-------- Data extracts --------
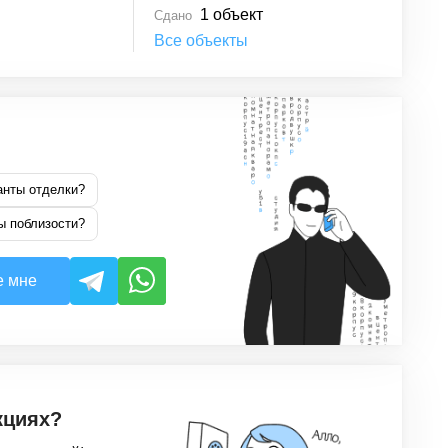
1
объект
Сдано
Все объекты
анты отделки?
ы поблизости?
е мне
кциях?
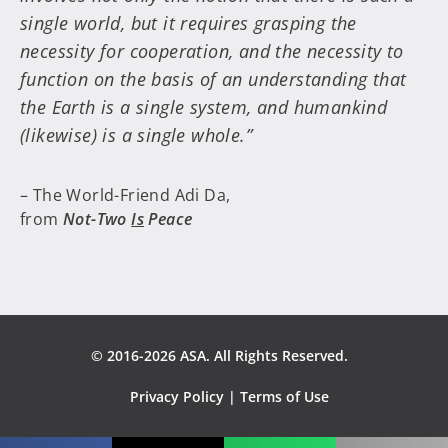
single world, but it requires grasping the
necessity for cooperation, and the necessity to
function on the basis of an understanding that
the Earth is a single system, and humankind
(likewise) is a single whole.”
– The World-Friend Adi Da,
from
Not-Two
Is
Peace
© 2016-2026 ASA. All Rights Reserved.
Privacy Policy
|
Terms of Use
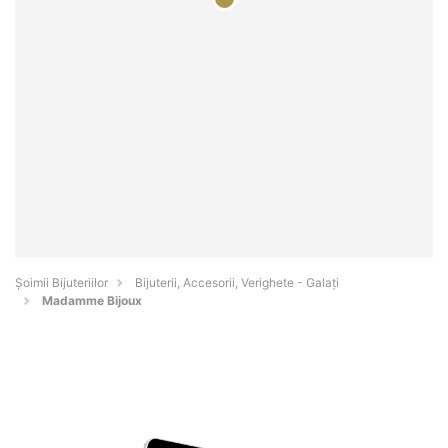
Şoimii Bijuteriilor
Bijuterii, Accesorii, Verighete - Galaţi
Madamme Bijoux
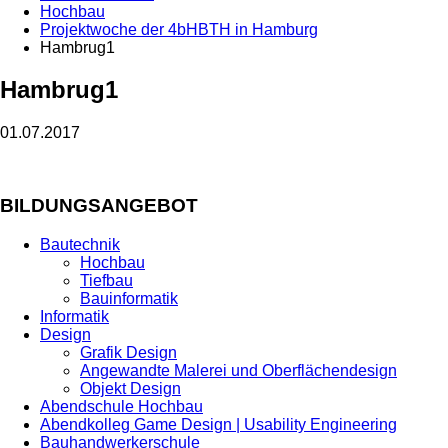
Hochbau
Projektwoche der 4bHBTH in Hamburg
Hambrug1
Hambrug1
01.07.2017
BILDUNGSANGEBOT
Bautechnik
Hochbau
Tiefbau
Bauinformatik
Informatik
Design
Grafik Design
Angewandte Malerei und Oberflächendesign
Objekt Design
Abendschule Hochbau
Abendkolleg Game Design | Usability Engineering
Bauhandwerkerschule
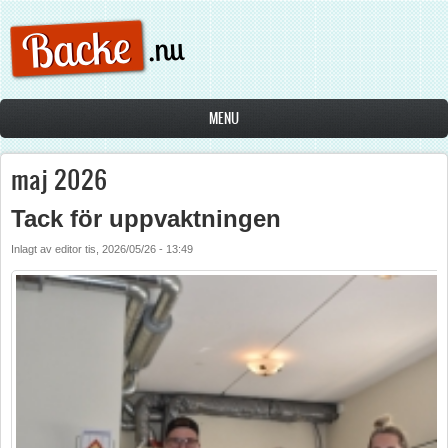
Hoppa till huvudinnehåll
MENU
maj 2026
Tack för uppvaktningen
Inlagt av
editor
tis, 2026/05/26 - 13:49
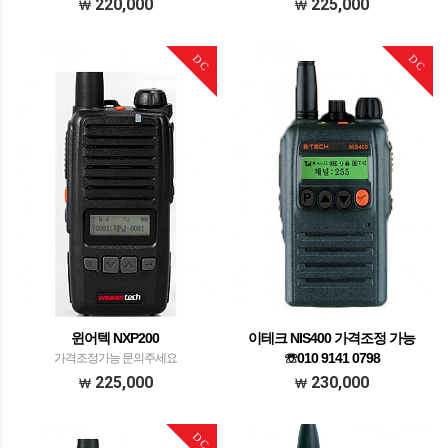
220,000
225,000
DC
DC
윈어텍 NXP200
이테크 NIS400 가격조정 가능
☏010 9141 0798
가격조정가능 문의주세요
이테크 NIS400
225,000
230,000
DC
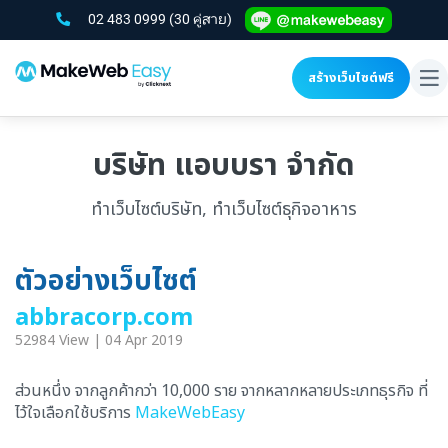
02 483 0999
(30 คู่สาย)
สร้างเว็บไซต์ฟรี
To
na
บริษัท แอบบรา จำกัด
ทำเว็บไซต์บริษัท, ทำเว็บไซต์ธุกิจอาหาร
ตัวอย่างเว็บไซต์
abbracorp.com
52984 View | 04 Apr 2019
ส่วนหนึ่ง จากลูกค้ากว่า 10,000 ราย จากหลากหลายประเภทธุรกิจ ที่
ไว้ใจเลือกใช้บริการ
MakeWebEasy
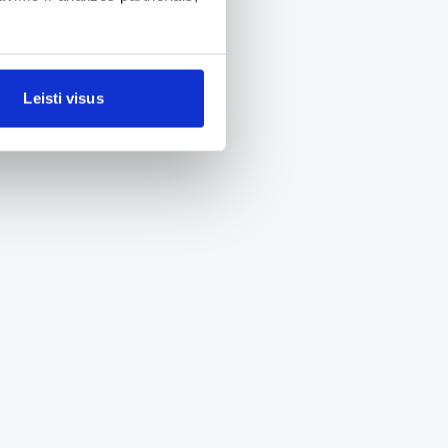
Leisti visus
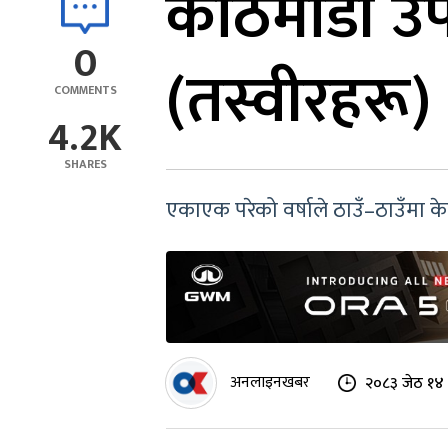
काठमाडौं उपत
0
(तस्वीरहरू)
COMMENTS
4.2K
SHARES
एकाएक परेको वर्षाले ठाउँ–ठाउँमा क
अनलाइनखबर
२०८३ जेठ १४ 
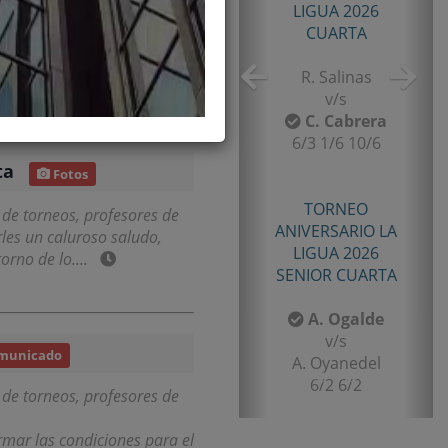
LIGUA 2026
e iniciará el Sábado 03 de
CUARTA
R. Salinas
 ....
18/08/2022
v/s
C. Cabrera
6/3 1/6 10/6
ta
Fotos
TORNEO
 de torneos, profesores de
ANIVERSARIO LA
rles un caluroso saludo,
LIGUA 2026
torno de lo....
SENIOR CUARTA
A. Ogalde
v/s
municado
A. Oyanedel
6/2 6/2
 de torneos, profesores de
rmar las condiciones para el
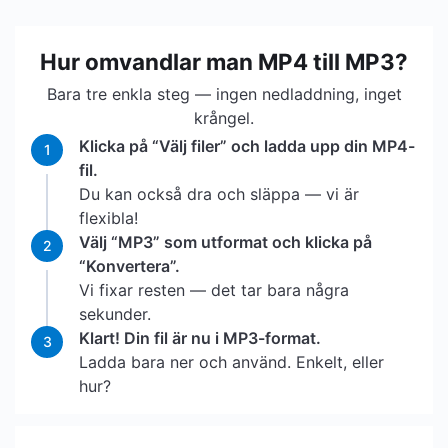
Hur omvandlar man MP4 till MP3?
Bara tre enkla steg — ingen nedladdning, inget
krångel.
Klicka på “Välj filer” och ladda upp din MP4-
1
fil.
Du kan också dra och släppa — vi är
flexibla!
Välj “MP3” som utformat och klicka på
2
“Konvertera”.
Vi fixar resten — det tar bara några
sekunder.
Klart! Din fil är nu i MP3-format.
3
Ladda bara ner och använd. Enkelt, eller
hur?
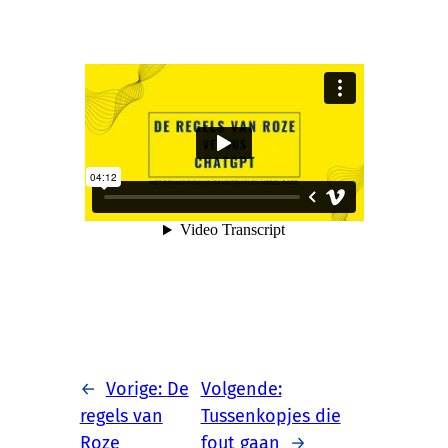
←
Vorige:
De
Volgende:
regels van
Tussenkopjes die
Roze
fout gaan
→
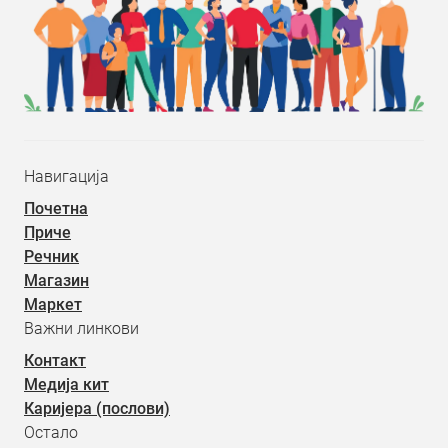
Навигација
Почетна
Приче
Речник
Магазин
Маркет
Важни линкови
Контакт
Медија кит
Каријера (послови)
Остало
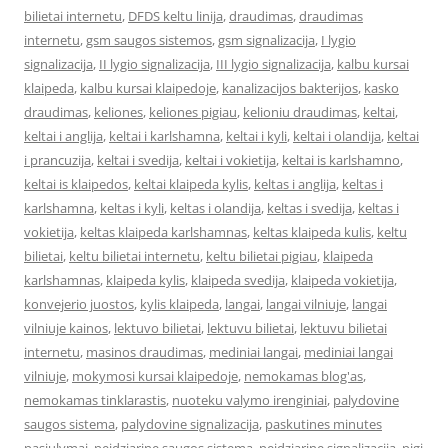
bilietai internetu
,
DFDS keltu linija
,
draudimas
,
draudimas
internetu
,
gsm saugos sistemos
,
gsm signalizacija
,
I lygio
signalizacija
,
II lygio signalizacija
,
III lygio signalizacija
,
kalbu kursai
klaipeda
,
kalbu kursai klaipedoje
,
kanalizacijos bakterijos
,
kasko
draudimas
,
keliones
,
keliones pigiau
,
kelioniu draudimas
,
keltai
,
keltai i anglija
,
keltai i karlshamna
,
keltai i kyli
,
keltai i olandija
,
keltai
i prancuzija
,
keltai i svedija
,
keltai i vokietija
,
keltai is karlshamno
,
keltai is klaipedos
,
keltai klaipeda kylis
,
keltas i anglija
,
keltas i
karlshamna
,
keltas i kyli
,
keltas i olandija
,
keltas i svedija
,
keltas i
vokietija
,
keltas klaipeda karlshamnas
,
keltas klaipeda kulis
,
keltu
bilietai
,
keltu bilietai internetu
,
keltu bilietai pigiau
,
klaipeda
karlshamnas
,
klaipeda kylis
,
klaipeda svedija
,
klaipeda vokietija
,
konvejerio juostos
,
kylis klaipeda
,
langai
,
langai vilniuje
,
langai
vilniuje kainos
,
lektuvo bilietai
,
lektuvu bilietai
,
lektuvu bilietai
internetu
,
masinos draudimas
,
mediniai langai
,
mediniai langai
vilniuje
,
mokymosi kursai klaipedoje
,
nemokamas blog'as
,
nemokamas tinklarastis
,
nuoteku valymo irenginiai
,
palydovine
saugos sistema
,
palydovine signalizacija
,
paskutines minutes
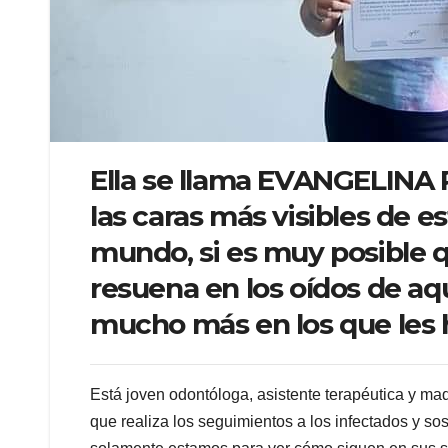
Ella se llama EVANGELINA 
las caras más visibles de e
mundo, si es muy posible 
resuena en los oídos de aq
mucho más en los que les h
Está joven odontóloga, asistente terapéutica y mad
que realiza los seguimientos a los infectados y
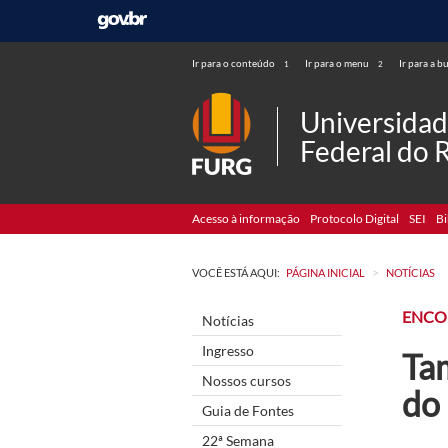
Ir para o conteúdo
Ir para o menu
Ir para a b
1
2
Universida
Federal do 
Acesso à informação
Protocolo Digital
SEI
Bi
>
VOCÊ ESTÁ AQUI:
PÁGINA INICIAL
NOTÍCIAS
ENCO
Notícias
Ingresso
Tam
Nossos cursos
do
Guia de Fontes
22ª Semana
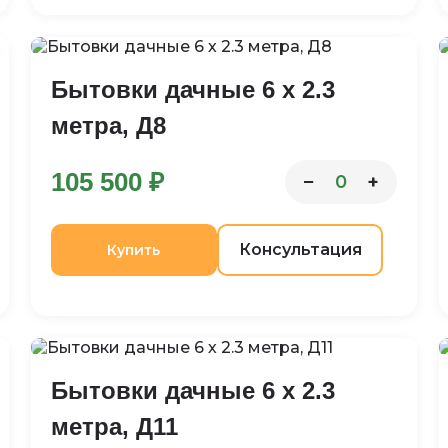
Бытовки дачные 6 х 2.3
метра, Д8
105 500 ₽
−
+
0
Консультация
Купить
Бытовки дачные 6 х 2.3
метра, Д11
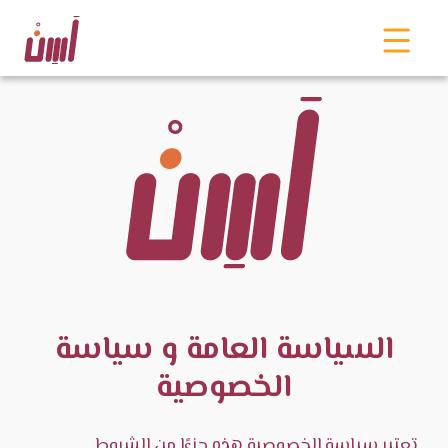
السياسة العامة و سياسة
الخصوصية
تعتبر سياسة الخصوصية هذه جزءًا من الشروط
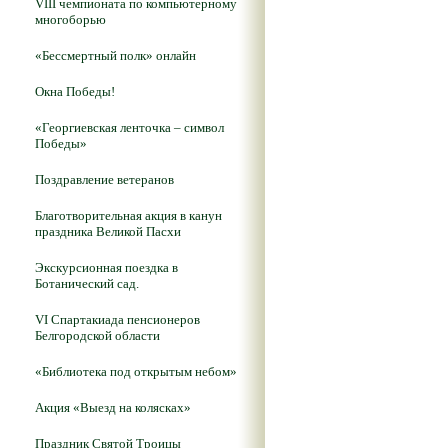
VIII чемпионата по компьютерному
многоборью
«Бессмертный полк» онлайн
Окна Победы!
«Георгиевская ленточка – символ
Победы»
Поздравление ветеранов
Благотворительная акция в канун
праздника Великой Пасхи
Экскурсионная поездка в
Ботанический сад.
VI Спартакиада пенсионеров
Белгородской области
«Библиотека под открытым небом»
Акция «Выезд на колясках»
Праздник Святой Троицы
--------
§ Work required:
Copy out every line above where "till" is present.

§ Solution:
Hoppa till huvudinnehåll
Hur omvandlar man MP4 till MP3?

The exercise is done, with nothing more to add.